About the Book
Gabriella has never spent a summer in Italy like this one. Remaining means giving up all she’s known and loved…and leaving means forfeiting what she’s come to know…and love itself.
Most American teenagers want a vacation in Italy, but the Bentarrini sisters have spent every summer of their lives with their parents, famed Etruscan scholars, among the romantic hills. Stuck among the rubble of medieval castles in rural Tuscany on yet another hot, dusty archeological site, Gabi and Lia are bored out of their minds… until Gabi places her hand atop a handprint in an ancient tomb and finds herself in fourteenth-century Italy. And worse yet, in the middle of a fierce battle between knights of two opposing forces.

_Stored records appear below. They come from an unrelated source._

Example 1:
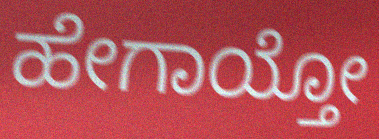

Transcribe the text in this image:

ಹೇಗಾಯ್ತೋ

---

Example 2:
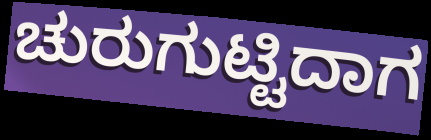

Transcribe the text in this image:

ಚುರುಗುಟ್ಟಿದಾಗ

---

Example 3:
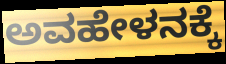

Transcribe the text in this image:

ಅವಹೇಳನಕ್ಕೆ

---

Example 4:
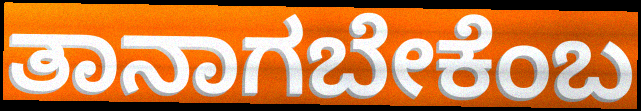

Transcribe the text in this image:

ತಾನಾಗಬೇಕೆಂಬ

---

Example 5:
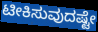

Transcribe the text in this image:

ಟೀಕಿಸುವುದಷ್ಟೇ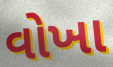
વોખાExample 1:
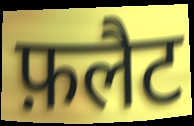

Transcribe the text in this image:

फ़लैट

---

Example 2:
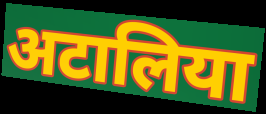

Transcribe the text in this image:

अटालिया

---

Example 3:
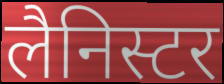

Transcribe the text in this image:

लैनिस्टर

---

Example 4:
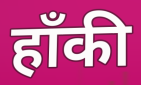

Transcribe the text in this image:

हॉंकी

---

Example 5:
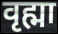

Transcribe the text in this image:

वृह्मा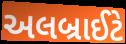
અલબ્રાઈટેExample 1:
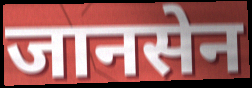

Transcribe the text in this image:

जानसेन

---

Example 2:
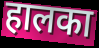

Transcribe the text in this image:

हालका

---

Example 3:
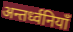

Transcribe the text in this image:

अन्तर्ध्वनियाँ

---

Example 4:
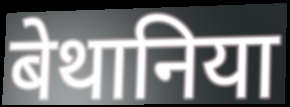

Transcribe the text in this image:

बेथानिया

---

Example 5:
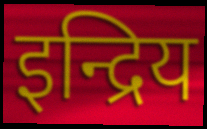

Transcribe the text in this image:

इन्द्रिय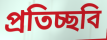
প্রতিচ্ছবিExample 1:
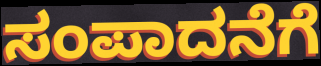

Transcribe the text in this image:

ಸಂಪಾದನೆಗೆ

And thus does she come to be rescued by the knight-prince Marcello Forelli, who takes her back to his father’s castle—a castle Gabi has seen in ruins in another life. Suddenly Gabi’s summer in Italy is much, much more interesting. But what do you do when your knight in shining armor lives, literally, in a different world?

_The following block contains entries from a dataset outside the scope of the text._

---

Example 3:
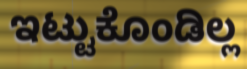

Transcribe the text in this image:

ಇಟ್ಟುಕೊಂಡಿಲ್ಲ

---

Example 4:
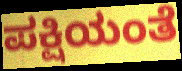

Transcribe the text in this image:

ಪಕ್ಷಿಯಂತೆ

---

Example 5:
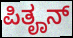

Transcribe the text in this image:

ಪಿತೄನ್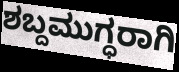
ಶಬ್ದಮುಗ್ಧರಾಗಿ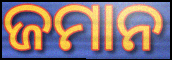
ଜମାନ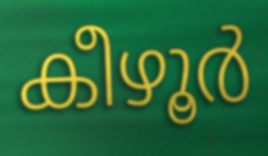
കീഴൂർ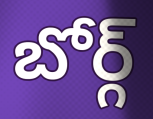
బోర్గ్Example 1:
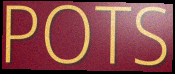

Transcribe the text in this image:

POTS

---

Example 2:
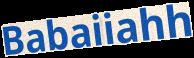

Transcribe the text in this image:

Babaiiahh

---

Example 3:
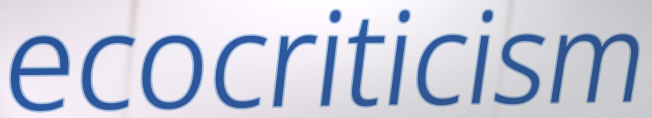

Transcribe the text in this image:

ecocriticism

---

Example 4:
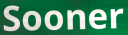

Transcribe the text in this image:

Sooner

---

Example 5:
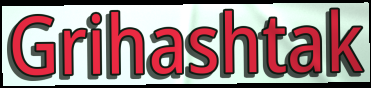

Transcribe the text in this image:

Grihashtak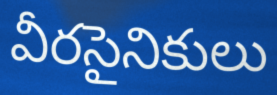
వీరసైనికులు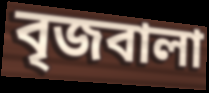
বৃজবালা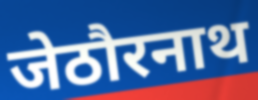
जेठौरनाथ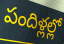
పందిళ్లల్లో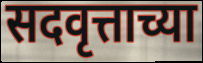
सदवृत्ताच्याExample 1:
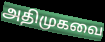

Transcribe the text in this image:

அதிமுகவை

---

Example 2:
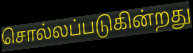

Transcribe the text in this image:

சொல்லப்படுகின்றது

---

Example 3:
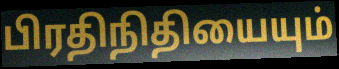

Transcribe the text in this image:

பிரதிநிதியையும்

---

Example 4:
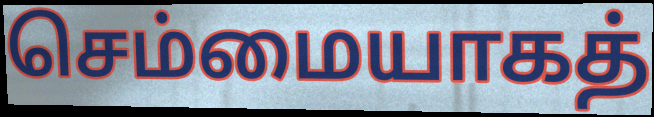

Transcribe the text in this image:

செம்மையாகத்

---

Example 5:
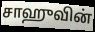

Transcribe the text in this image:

சாஹுவின்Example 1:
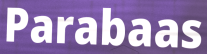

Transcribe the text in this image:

Parabaas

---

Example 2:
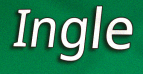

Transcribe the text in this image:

Ingle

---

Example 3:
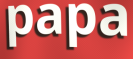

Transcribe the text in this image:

papa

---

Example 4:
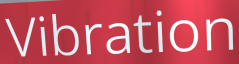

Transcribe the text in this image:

Vibration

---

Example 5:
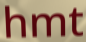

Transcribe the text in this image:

hmt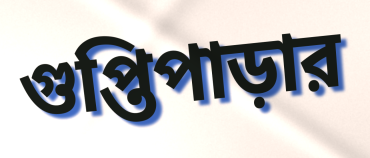
গুপ্তিপাড়ার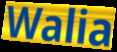
Walia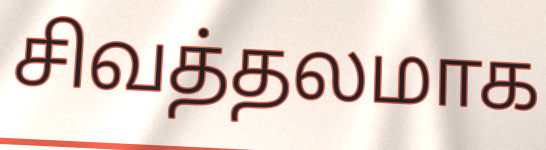
சிவத்தலமாக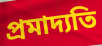
প্রমাদ্যতিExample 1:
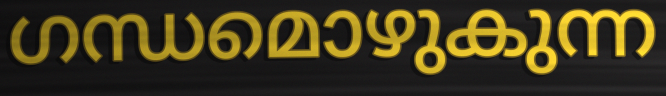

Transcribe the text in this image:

ഗന്ധമൊഴുകുന്ന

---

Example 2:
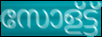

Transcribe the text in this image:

സോള്ട്ട്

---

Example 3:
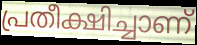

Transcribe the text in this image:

An adventure of a lifetime is complicated by a love that defies time.
The characters in this book aren’t the only ones who experienced a jump in time. I completely lost track of time and place as I was sucked into this fast paced, intriguing, and romantic storyline. With equal parts of impeccably researched history and relevant modernity, this book will appeal to a large demographic of women in spite of its Young Adult classification.
I love that this book depicts a strong, intelligent, and brave young heroine. It would have been so easy for Gabriella to play up the lost and helpless act in order to catch Marcello’s eye; instead she is a young woman of integrity and loyalty. I would recommend this book to young readers simply based on this element alone (even though there are hundreds of reasons to recommend this book) because I think Gabriella demonstrates the traits that any young woman would want to exemplify.
This book was not just fun sword play, damsels in distress, and grand gestures of chivalry (although I loved those parts); Lisa does not shy away from the darker realities of 14th century life, especially in times of war and political unrest. The action scenes will steal your breath and make you wince and flinch while you cheer on the Forellis (Marcello and Luca.Why have one GQ worthy leading man when you can have two?)
I was eyeing the page numbers with dread because I realized the end was at hand. But, alas (see, now I’m speaking like a 14th century maiden), there are two more books, but I fear even they won’t satiate my appetite for more of these characters, this setting, and this plot.
I recommend this book for the young, the young at heart, and the true romantics.